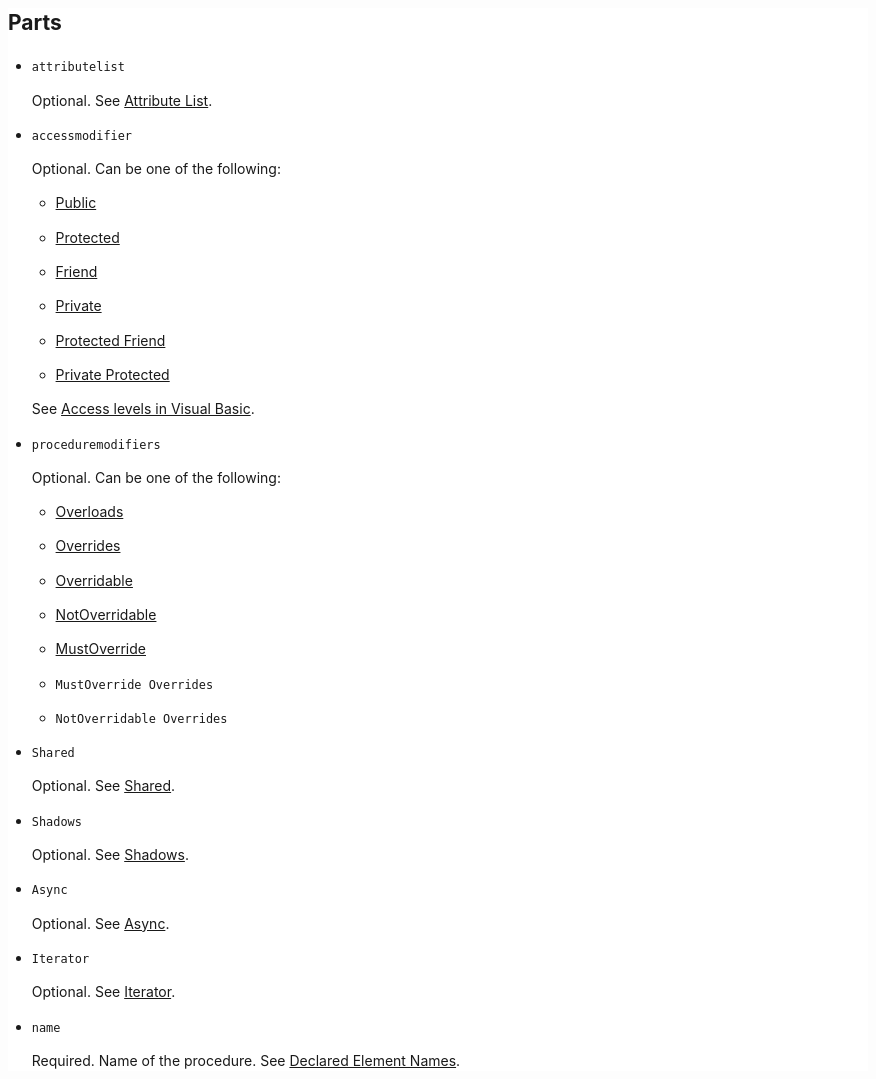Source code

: ## Parts

- `attributelist`

  Optional. See [Attribute List](attribute-list.md).

- `accessmodifier`

  Optional. Can be one of the following:

  - [Public](../../../visual-basic/language-reference/modifiers/public.md)

  - [Protected](../../../visual-basic/language-reference/modifiers/protected.md)

  - [Friend](../../../visual-basic/language-reference/modifiers/friend.md)

  - [Private](../../../visual-basic/language-reference/modifiers/private.md)

  - [Protected Friend](../../language-reference/modifiers/protected-friend.md)

  - [Private Protected](../../language-reference/modifiers/private-protected.md)

  See [Access levels in Visual Basic](../../../visual-basic/programming-guide/language-features/declared-elements/access-levels.md).

- `proceduremodifiers`

  Optional. Can be one of the following:

  - [Overloads](../../../visual-basic/language-reference/modifiers/overloads.md)

  - [Overrides](../../../visual-basic/language-reference/modifiers/overrides.md)

  - [Overridable](../../../visual-basic/language-reference/modifiers/overridable.md)

  - [NotOverridable](../../../visual-basic/language-reference/modifiers/notoverridable.md)

  - [MustOverride](../../../visual-basic/language-reference/modifiers/mustoverride.md)

  - `MustOverride Overrides`

  - `NotOverridable Overrides`

- `Shared`

  Optional. See [Shared](../../../visual-basic/language-reference/modifiers/shared.md).

- `Shadows`

  Optional. See [Shadows](../../../visual-basic/language-reference/modifiers/shadows.md).

- `Async`

  Optional. See [Async](../../../visual-basic/language-reference/modifiers/async.md).

- `Iterator`

  Optional. See [Iterator](../../../visual-basic/language-reference/modifiers/iterator.md).

- `name`

  Required. Name of the procedure. See [Declared Element Names](../../../visual-basic/programming-guide/language-features/declared-elements/declared-element-names.md).
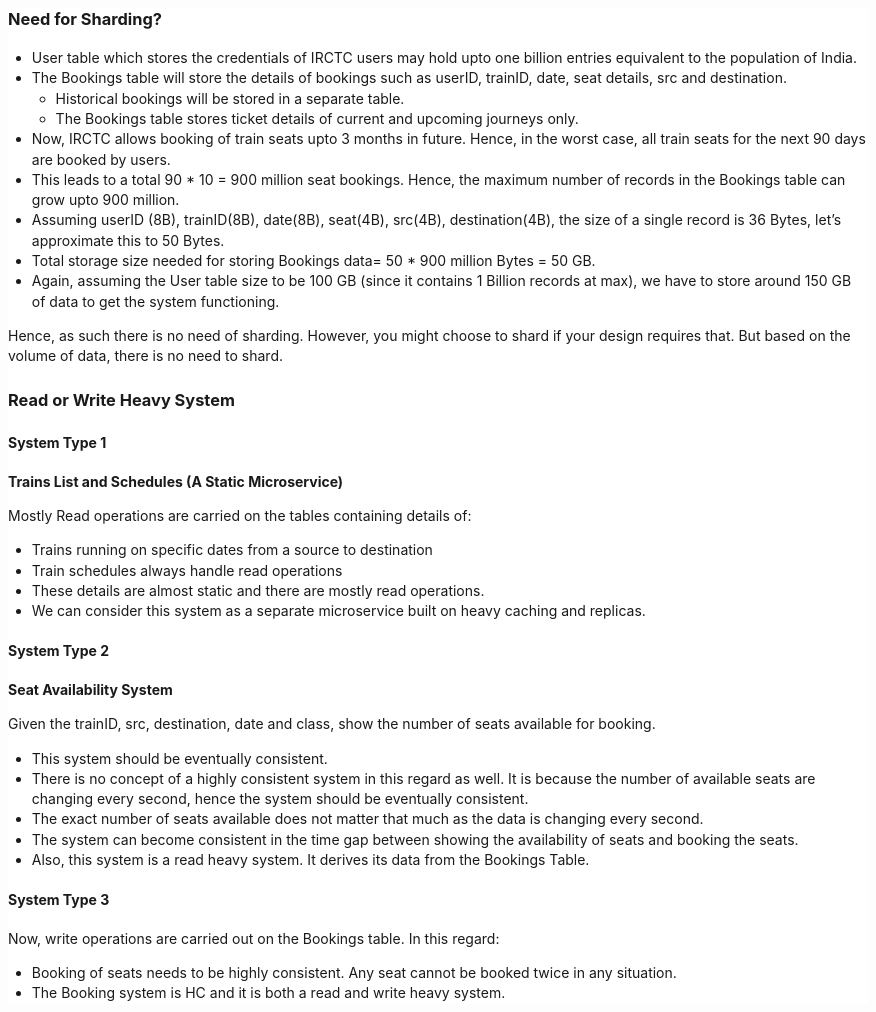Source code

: ### Need for Sharding?
* User table which stores the credentials of IRCTC users may hold upto one billion entries equivalent to the population of India.
* The Bookings table will store the details of bookings such as userID, trainID, date, seat details, src and destination.
    * Historical bookings will be stored in a separate table. 
    * The Bookings table stores ticket details of current and upcoming journeys only.
* Now, IRCTC allows booking of train seats upto 3 months in future. Hence, in the worst case, all train seats for the next 90 days are booked by users.
* This leads to a total 90 * 10 = 900 million seat bookings. Hence, the maximum number of records in the Bookings table can grow upto 900 million.
* Assuming userID (8B), trainID(8B), date(8B), seat(4B), src(4B), destination(4B), the size of a single record is 36 Bytes, let’s approximate this to 50 Bytes.
* Total storage size needed for storing Bookings data= 50 * 900 million Bytes = 50 GB.
* Again, assuming the User table size to be 100 GB (since it contains 1 Billion records at max), we have to store around 150 GB of data to get the system functioning.

Hence, as such there is no need of sharding. However, you might choose to shard if your design requires that. But based on the volume of data, there is no need to shard.

### Read or Write Heavy System

#### System Type 1

**Trains List and Schedules (A Static Microservice)**


Mostly Read operations are carried on the tables containing details of:
* Trains running on specific dates from a source to destination
* Train schedules always handle read operations
* These details are almost static and there are mostly read operations.
* We can consider this system as a separate microservice built on heavy caching and replicas.

#### System Type 2

**Seat Availability System**

Given the trainID, src, destination, date and class, show the number of seats available for booking.
* This system should be eventually consistent.
* There is no concept of a highly consistent system in this regard as well. It is because the number of available seats are changing every second, hence the system should be eventually consistent.
* The exact number of seats available does not matter that much as the data is changing every second.
* The system can become consistent in the time gap between showing the availability of seats and booking the seats.
* Also, this system is a read heavy system. It derives its data from the Bookings Table.

#### System Type 3

Now, write operations are carried out on the Bookings table. In this regard:
* Booking of seats needs to be highly consistent. Any seat cannot be booked twice in any situation.
* The Booking system is HC and it is both a read and write heavy system.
────────────────────
What is needed: How many lines in the material contain the string "Shared"? Reply with the number alone.

Response below: 2